◆ **What you have to do**
Among the entries below, find the lines with the word "室内环境检测" and return them.

-- Data supplied follows --

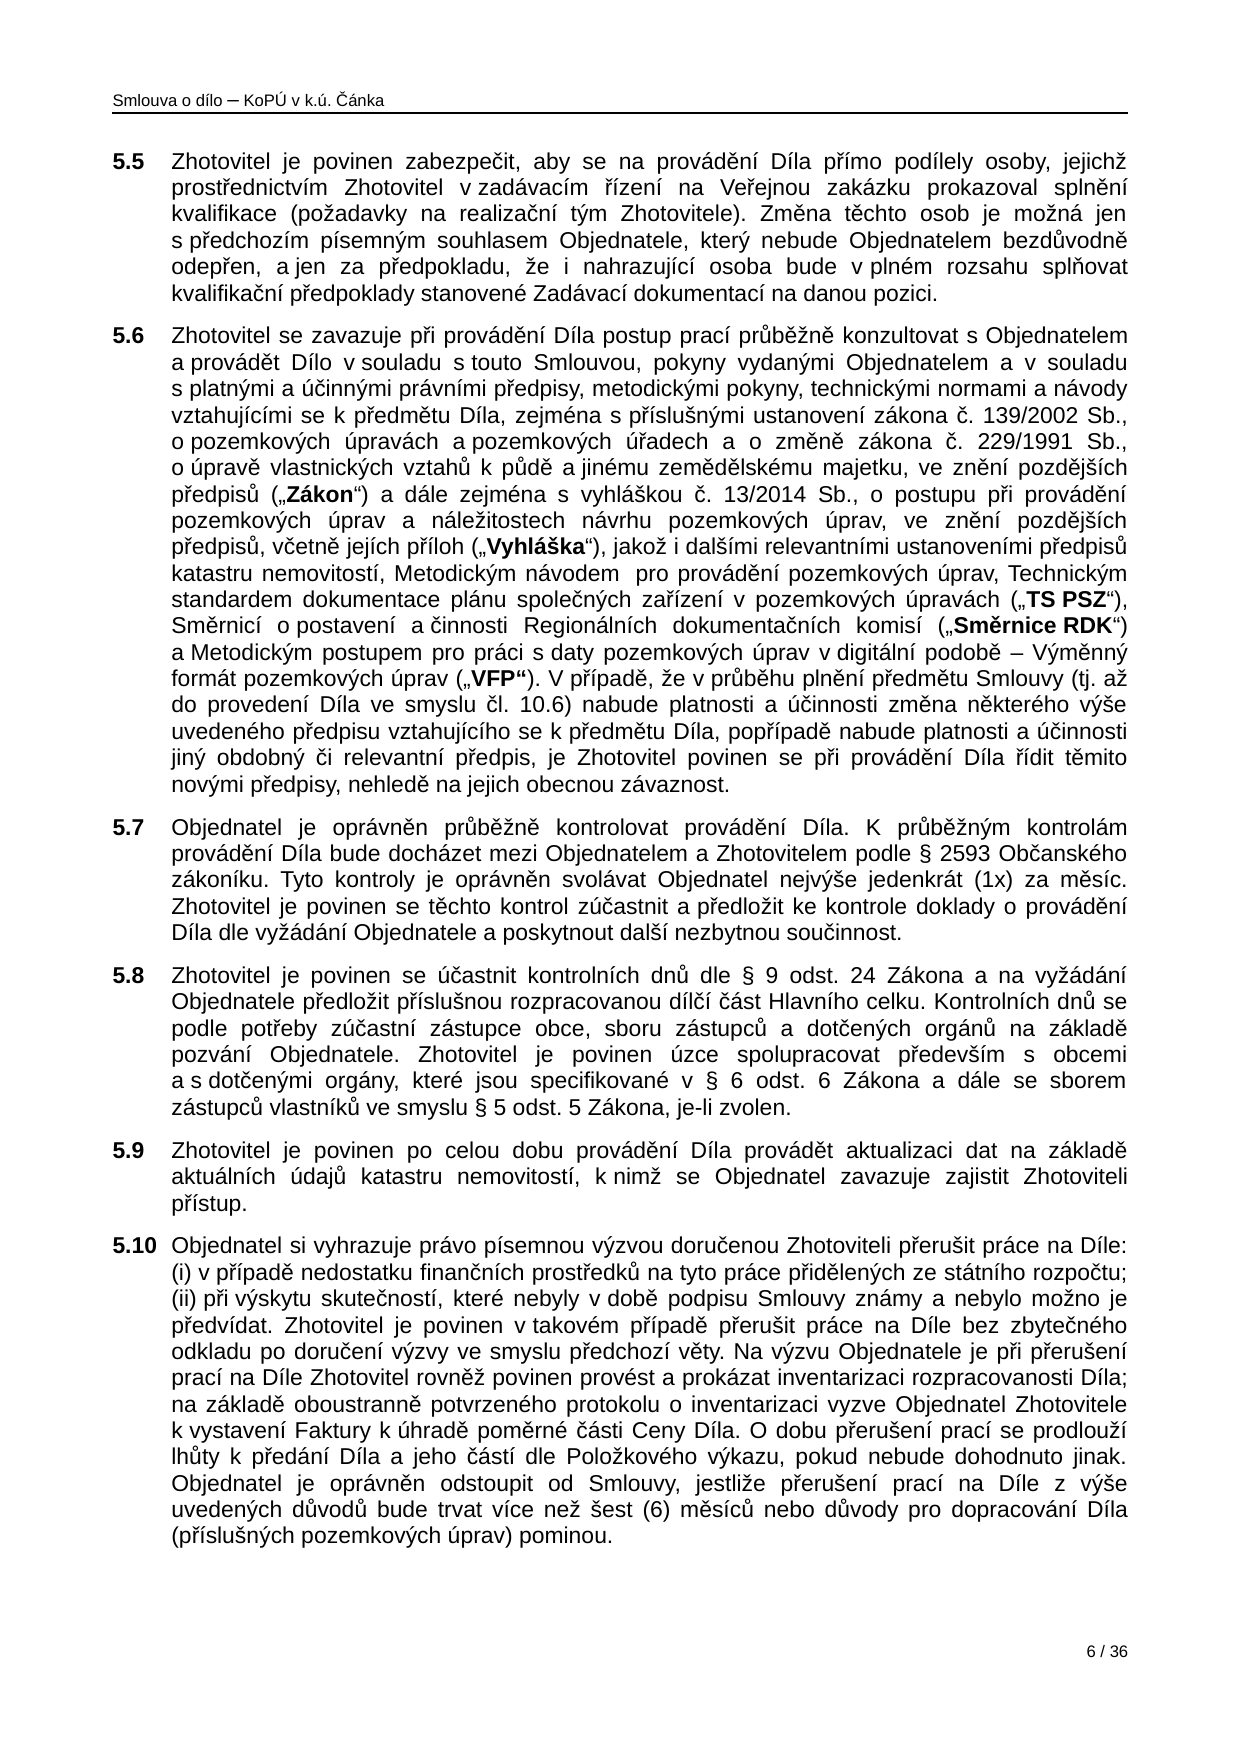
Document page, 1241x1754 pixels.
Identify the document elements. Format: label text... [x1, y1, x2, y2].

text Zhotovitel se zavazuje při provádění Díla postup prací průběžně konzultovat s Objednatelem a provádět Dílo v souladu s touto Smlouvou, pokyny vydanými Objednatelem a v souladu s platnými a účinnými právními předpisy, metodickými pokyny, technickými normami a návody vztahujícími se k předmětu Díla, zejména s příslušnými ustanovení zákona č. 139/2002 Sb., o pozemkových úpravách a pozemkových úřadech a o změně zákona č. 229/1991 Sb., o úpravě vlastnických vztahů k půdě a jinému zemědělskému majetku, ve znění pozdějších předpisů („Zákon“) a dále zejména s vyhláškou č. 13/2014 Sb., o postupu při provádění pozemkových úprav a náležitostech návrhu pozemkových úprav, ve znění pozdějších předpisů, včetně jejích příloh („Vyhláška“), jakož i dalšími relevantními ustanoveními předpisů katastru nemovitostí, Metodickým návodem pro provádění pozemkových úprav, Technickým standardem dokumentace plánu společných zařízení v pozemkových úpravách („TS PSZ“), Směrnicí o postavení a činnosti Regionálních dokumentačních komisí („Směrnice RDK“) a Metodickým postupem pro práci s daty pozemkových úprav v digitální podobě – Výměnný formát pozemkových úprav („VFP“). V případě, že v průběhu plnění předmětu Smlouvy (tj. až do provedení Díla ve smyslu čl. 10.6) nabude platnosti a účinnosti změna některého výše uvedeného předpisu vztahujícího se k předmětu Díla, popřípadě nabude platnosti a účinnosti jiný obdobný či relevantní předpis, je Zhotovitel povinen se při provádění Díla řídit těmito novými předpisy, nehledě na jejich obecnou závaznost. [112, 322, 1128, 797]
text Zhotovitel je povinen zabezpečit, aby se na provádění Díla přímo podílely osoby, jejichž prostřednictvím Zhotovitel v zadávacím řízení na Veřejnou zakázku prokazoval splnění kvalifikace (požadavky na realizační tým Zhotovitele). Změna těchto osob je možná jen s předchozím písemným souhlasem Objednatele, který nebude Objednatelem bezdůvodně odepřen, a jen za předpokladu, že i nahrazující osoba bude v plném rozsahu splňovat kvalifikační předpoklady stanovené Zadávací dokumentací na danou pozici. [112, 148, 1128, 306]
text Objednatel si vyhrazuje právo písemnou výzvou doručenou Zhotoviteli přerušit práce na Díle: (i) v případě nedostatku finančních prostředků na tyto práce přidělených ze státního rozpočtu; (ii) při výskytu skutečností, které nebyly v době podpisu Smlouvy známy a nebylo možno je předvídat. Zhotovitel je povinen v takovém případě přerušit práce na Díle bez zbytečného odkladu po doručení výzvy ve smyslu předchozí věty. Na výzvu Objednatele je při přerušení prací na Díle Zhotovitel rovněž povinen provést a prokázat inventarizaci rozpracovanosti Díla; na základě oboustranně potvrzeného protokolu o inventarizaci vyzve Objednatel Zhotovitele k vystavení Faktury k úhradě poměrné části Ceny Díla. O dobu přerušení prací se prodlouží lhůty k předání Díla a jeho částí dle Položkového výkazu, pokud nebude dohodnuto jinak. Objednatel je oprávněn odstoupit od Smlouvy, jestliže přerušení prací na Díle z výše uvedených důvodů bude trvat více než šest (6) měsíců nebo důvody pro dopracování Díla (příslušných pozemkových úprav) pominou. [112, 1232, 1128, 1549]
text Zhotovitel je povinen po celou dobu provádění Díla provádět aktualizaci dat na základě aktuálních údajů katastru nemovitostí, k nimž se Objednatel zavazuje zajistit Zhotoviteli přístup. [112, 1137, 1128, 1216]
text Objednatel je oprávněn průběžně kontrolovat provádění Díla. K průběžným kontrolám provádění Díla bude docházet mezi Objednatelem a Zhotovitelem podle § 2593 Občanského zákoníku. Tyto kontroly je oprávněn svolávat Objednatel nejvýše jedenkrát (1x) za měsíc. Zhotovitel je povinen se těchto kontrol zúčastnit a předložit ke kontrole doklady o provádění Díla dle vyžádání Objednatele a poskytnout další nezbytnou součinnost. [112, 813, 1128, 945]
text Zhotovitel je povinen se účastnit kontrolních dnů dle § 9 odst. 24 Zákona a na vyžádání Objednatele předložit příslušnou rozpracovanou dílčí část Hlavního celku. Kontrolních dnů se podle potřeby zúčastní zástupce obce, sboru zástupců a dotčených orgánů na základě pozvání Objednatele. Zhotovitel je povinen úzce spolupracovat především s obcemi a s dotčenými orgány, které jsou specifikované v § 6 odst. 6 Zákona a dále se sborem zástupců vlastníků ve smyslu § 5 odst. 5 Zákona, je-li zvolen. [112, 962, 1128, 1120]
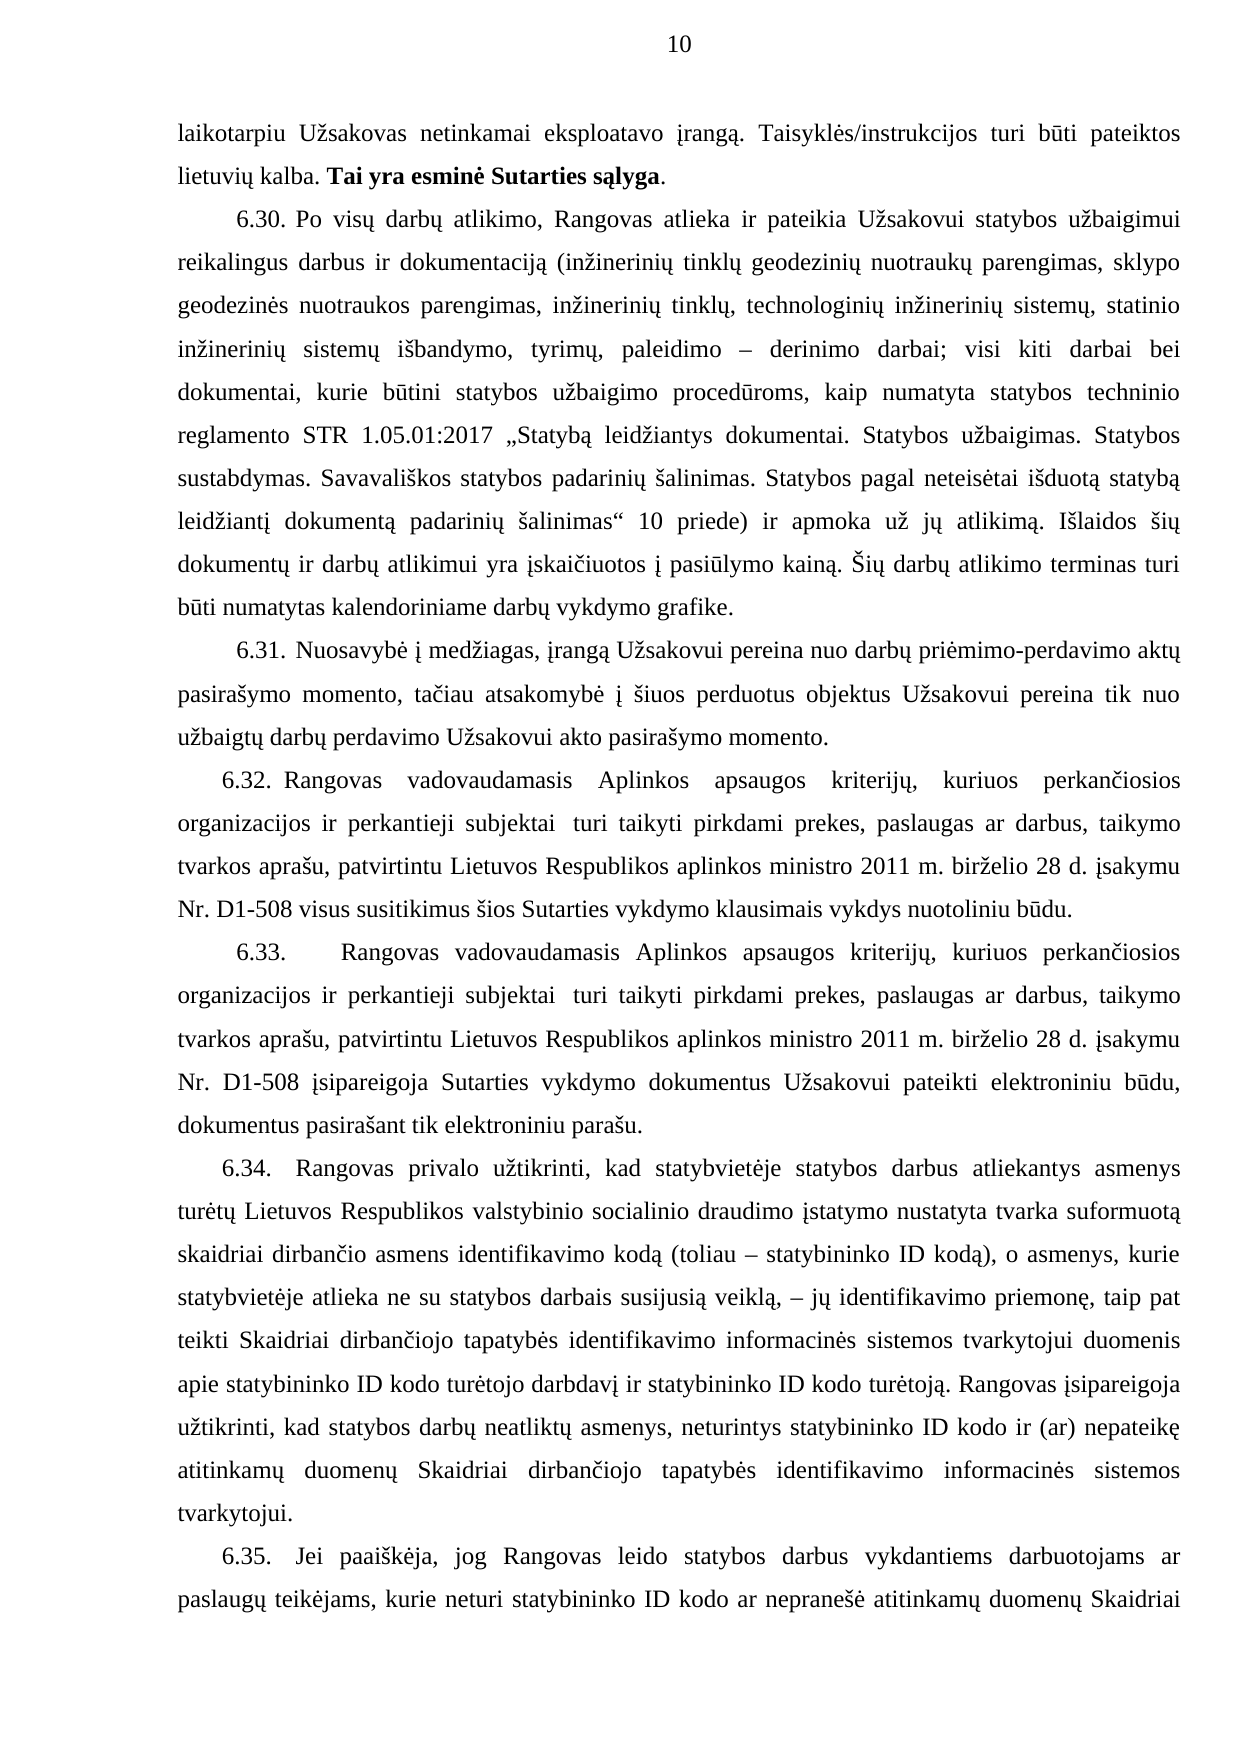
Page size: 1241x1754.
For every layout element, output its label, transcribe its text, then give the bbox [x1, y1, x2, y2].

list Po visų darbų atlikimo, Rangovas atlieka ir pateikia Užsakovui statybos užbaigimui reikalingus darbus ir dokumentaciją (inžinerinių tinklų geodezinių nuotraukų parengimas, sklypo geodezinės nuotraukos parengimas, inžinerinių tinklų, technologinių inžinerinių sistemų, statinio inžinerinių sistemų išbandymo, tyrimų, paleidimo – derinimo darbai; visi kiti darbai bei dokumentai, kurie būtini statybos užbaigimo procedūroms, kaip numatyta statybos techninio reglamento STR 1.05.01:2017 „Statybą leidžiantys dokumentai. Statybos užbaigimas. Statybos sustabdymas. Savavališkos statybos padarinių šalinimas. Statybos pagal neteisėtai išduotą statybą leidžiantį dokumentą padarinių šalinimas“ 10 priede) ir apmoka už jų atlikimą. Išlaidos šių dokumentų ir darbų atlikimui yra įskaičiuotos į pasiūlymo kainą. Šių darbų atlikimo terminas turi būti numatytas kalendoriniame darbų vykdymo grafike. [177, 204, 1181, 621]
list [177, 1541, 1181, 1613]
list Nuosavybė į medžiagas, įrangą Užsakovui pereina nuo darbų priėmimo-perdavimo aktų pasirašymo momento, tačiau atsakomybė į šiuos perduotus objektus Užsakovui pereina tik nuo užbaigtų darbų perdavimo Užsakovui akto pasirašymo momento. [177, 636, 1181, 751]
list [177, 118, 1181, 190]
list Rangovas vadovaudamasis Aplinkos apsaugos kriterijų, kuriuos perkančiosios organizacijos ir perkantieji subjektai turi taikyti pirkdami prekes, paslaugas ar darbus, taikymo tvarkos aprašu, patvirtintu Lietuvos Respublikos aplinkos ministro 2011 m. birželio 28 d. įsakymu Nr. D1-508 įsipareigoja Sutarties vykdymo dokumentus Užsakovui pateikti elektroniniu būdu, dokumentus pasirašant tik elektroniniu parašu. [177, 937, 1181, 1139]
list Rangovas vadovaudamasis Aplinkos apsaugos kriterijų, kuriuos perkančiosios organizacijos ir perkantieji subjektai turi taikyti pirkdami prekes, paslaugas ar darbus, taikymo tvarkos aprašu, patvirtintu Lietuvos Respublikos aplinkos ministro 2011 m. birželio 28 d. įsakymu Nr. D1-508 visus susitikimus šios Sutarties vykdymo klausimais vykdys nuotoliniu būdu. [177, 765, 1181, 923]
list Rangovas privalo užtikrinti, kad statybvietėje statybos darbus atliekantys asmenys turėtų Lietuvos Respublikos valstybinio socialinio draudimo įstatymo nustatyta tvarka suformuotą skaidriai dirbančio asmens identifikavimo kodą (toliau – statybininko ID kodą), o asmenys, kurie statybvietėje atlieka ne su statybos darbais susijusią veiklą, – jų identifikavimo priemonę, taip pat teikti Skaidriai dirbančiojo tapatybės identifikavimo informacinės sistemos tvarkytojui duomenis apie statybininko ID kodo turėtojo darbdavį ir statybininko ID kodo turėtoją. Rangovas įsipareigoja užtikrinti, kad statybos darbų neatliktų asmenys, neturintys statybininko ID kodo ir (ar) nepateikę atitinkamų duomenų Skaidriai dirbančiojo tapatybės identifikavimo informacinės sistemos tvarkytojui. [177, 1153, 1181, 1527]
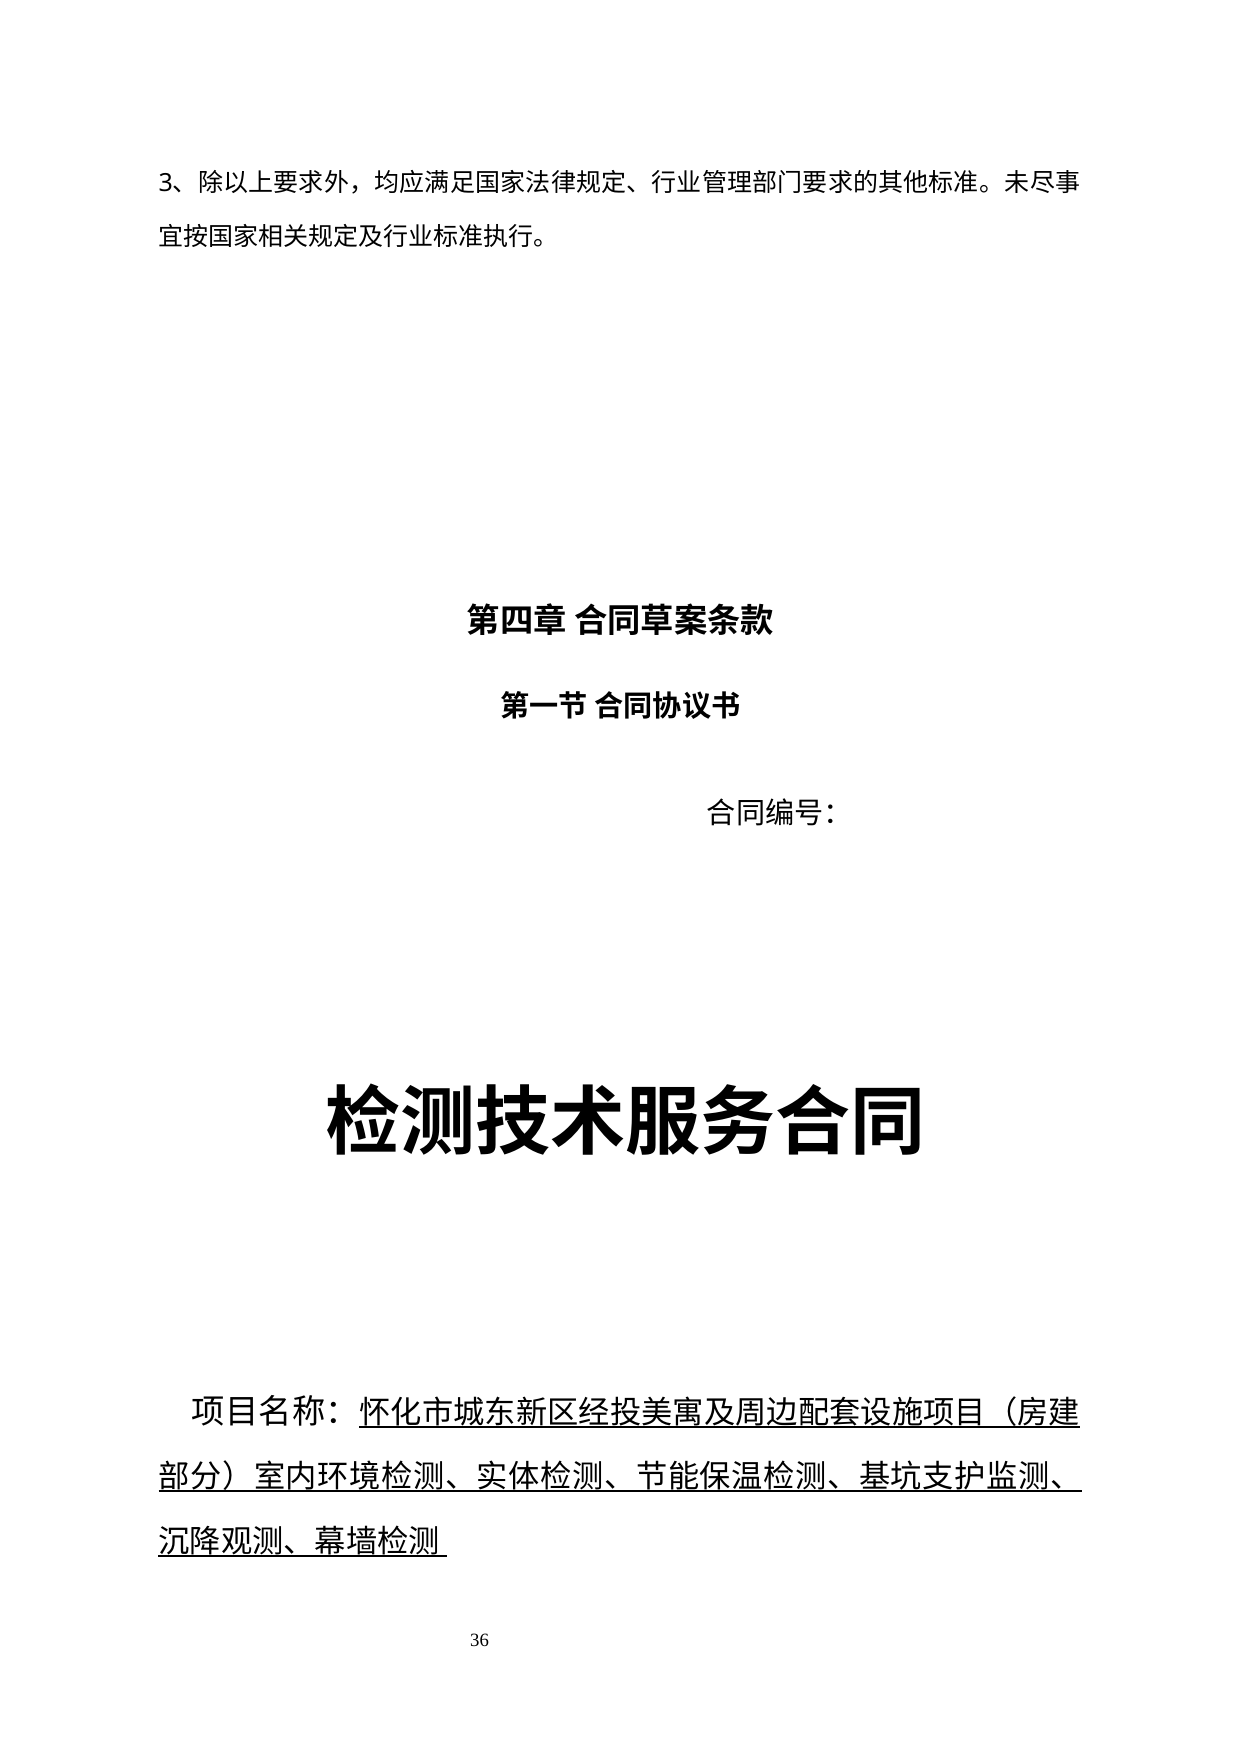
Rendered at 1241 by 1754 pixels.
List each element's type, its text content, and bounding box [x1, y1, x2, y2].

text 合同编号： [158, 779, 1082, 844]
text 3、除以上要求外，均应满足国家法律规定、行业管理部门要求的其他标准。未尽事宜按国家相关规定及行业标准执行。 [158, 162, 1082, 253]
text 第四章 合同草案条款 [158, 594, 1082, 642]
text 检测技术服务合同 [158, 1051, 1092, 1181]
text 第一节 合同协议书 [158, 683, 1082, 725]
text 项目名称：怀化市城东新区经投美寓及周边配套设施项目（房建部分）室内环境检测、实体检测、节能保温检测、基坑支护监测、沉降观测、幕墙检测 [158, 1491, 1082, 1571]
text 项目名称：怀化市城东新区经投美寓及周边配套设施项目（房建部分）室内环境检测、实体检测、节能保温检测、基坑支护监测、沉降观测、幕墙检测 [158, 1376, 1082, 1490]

-- Data supplied concluded --

◆ **Answer to this problem**
text 项目名称：怀化市城东新区经投美寓及周边配套设施项目（房建部分）室内环境检测、实体检测、节能保温检测、基坑支护监测、沉降观测、幕墙检测 [158, 1491, 1082, 1571]
text 项目名称：怀化市城东新区经投美寓及周边配套设施项目（房建部分）室内环境检测、实体检测、节能保温检测、基坑支护监测、沉降观测、幕墙检测 [158, 1376, 1082, 1490]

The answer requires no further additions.